Here’s what you will need to consider:
- Receiver-in-canal (or RIC) aids: Placed behind the ear. They are typically small in size because their receivers rest within the ear canal. These ‘mini’ receivers are available in different sizes, depending on the level of amplification you require. They can be adjusted very quickly and easily, are comfortable and discrete, and are designed to provide just the right amount of amplification.
- Behind-The-Ear (or BTE) hearing aids: Used to treat a wide range of hearing loss from mild to significant hearing loss. They come in a wide variety of styles, and range from miniature-BTEs to larger, ‘superpower’ instruments. Many BTE hearing aids offer multi-directional microphone systems to improve the wearer’s understanding of speech in noisy environments.
- In-The-Ear (ITE) hearing aids: Custom-made to suit the wearer’s ear. They range from ‘micro’ CIC instruments, which fit fully in the ear canal to full-shell hearing devices that fill up the bowl of the ear.
ARE THERE ANY SPECIAL HEARING AIDS AVAILABLE FOR CHILDREN?
Yes, today’s children are fortunate enough to have access to state-of-the-art hearing technology that did not exist 20 years ago. This technology also comes in a myriad of colors, features and styles to suit different personalities. They are specially designed to enhance his or her daily activities, not hinder them.
Regardless of their appearance, all hearing aids are made to selectively increase the volume of the sounds your child wants to hear. This means that they can make soft sounds audible, while moderate or loud sounds are adjusted to comfortable level.

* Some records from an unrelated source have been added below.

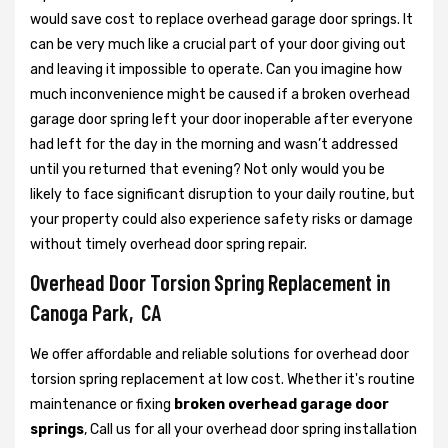
would save cost to replace overhead garage door springs. It
can be very much like a crucial part of your door giving out
and leaving it impossible to operate. Can you imagine how
much inconvenience might be caused if a broken overhead
garage door spring left your door inoperable after everyone
had left for the day in the morning and wasn’t addressed
until you returned that evening? Not only would you be
likely to face significant disruption to your daily routine, but
your property could also experience safety risks or damage
without timely overhead door spring repair.
Overhead Door Torsion Spring Replacement in
Canoga Park, CA
We offer affordable and reliable solutions for overhead door
torsion spring replacement at low cost. Whether it's routine
maintenance or fixing
broken overhead garage door
springs
, Call us for all your overhead door spring installation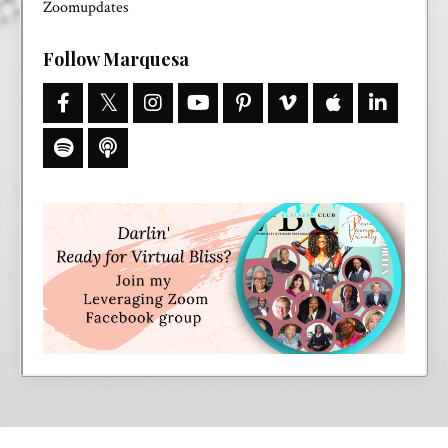
Zoomupdates
Follow Marquesa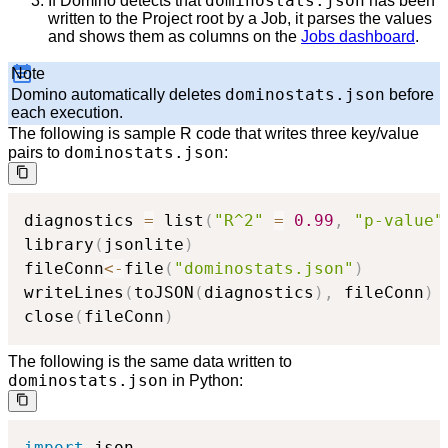
dominostats.json
If Domino detects that
has been
written to the Project root by a Job, it parses the values
and shows them as columns on the
Jobs dashboard
.
Note
dominostats.json
Domino automatically deletes
before
each execution.
The following is sample R code that writes three key/value
dominostats.json
pairs to
:
diagnostics 
=
 list
(
"R^2"
=
0.99
,
"p-value"
library
(
jsonlite
)
fileConn
<-
file
(
"dominostats.json"
)
writeLines
(
toJSON
(
diagnostics
)
,
 fileConn
)
close
(
fileConn
)
The following is the same data written to
dominostats.json
in Python:
import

A hearing instrument cannot solve every hearing problem or recover your child`s hearing, but they are meant to adjust the intensity of the surrounding sounds and noises, which allows your child to hear and understand better.

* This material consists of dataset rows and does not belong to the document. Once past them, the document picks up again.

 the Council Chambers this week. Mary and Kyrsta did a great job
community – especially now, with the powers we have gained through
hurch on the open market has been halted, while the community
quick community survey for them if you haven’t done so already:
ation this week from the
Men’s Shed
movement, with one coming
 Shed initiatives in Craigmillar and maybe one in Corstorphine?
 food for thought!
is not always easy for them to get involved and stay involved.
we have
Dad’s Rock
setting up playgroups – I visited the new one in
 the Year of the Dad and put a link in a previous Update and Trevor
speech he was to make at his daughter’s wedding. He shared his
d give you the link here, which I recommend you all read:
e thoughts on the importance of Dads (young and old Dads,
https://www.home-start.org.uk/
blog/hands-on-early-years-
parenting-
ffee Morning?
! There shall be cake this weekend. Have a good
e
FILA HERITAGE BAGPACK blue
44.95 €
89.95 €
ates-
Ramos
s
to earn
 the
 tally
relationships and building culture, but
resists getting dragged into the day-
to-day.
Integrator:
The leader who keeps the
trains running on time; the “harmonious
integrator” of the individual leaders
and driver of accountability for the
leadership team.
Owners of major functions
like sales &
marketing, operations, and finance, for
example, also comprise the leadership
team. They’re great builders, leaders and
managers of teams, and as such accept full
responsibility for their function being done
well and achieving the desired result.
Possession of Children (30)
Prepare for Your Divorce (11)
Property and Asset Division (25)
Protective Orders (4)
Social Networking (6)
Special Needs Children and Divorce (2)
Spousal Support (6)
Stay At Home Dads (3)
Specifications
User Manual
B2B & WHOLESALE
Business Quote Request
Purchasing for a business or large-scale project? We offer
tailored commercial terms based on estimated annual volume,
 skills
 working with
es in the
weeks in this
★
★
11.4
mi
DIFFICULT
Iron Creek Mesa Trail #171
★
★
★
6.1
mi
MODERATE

WHY WOULD MY HEARING SPECIALIST OFFER ME TWO PIECES OF HEARING AIDS?
If you’ve lost your ability to hear in both ears (also known as bilateral hearing loss), your doctor most likely will suggest you to have two (or binaural) hearing aids.

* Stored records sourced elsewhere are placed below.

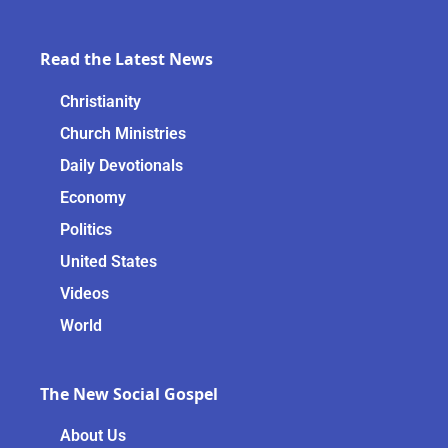
Read the Latest News
Christianity
Church Ministries
Daily Devotionals
Economy
Politics
United States
Videos
World
The New Social Gospel
About Us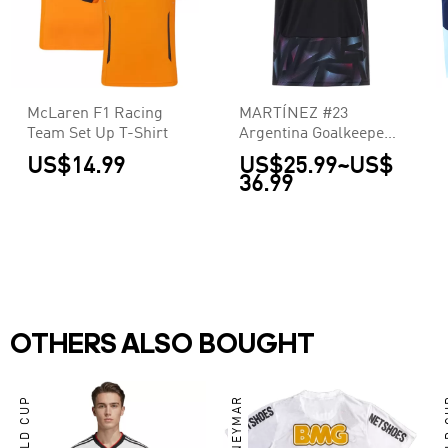
McLaren F1 Racing
MARTÍNEZ #23
Team Set Up T-Shirt
Argentina Goalkeeper
Jersey World Cup 2026
US$14.99
US$25.99
~
US$
36.99
OTHERS ALSO BOUGHT
WORLD CUP
NEYMAR
WO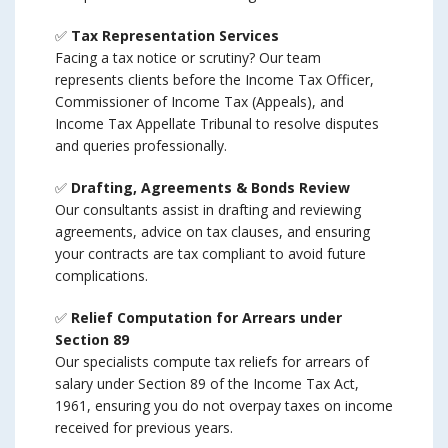
✅
Tax Representation Services
Facing a tax notice or scrutiny? Our team
represents clients before the Income Tax Officer,
Commissioner of Income Tax (Appeals), and
Income Tax Appellate Tribunal to resolve disputes
and queries professionally.
✅
Drafting, Agreements & Bonds Review
Our consultants assist in drafting and reviewing
agreements, advice on tax clauses, and ensuring
your contracts are tax compliant to avoid future
complications.
✅
Relief Computation for Arrears under
Section 89
Our specialists compute tax reliefs for arrears of
salary under Section 89 of the Income Tax Act,
1961, ensuring you do not overpay taxes on income
received for previous years.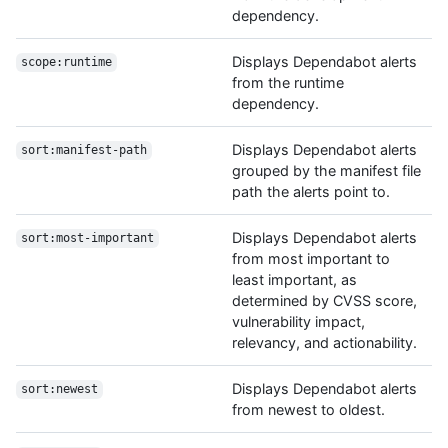
dependency.
Displays Dependabot alerts
scope:runtime
from the runtime
dependency.
Displays Dependabot alerts
sort:manifest-path
grouped by the manifest file
path the alerts point to.
Displays Dependabot alerts
sort:most-important
from most important to
least important, as
determined by CVSS score,
vulnerability impact,
relevancy, and actionability.
Displays Dependabot alerts
sort:newest
from newest to oldest.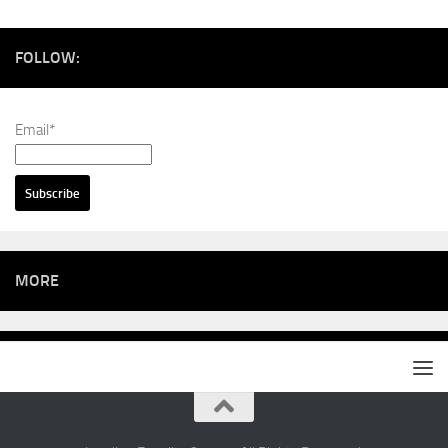
FOLLOW:
Email*
MORE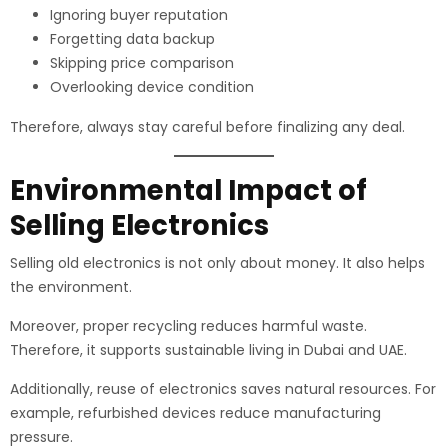
Ignoring buyer reputation
Forgetting data backup
Skipping price comparison
Overlooking device condition
Therefore, always stay careful before finalizing any deal.
Environmental Impact of
Selling Electronics
Selling old electronics is not only about money. It also helps
the environment.
Moreover, proper recycling reduces harmful waste.
Therefore, it supports sustainable living in Dubai and UAE.
Additionally, reuse of electronics saves natural resources. For
example, refurbished devices reduce manufacturing
pressure.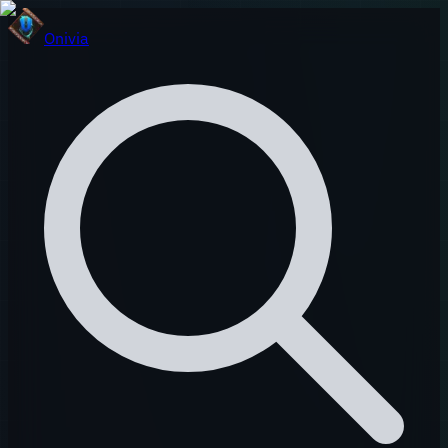
Onivia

However, even if you’re a candidate for two hearing aids, ultimately, the decision to wear bilateral hearing aids (or not) is yours. This is why it’s important that you experience binaural hearing aid amplification before making a decision.But with that said, just as you use both eyes for clear and complete vision, two healthy ears will help you hear with clarity and strength.
WILL I NEED COCHLEAR IMPLANTS?
A cochlear implant may be an option for you if you have severe hearing loss. Instead of amplifying sound and directing it into your ear canal, a cochlear implant helps compensate for damaged or non-working parts of your inner ear. If you consider getting a cochlear implant, be sure to discuss its benefits and risks with your audiologist and ENT specialist.
DIAGNOSTIC SERVICES AVAILABLE TO DETECT HEARING LOSS
- Physical exams:A doctor will examine your ear to investigate the possible causes of your hearing loss, such as the accumulation of earwax or inflammation from an infection. Your doctor will also look for any structural damage or defects that might be the cause behind your hearing problems.
- General screening tests: A doctor will test your hearing in one ear at a time to determine how well you hear words spoken at various volumes, and how you respond to other types of sounds.
- Audiometer tests:During these comprehensive tests conducted by an audiologist, you will be given earphones to wear and listen to sounds that are directed to one ear at a time. Your audiologist then plays a variety of sounds at different tones, and gets you to respond whenever you hear them. These tones are repeated at low levels to find out when you can barely hear. Your audiologist will also play different words for you to gauge your ability to hear.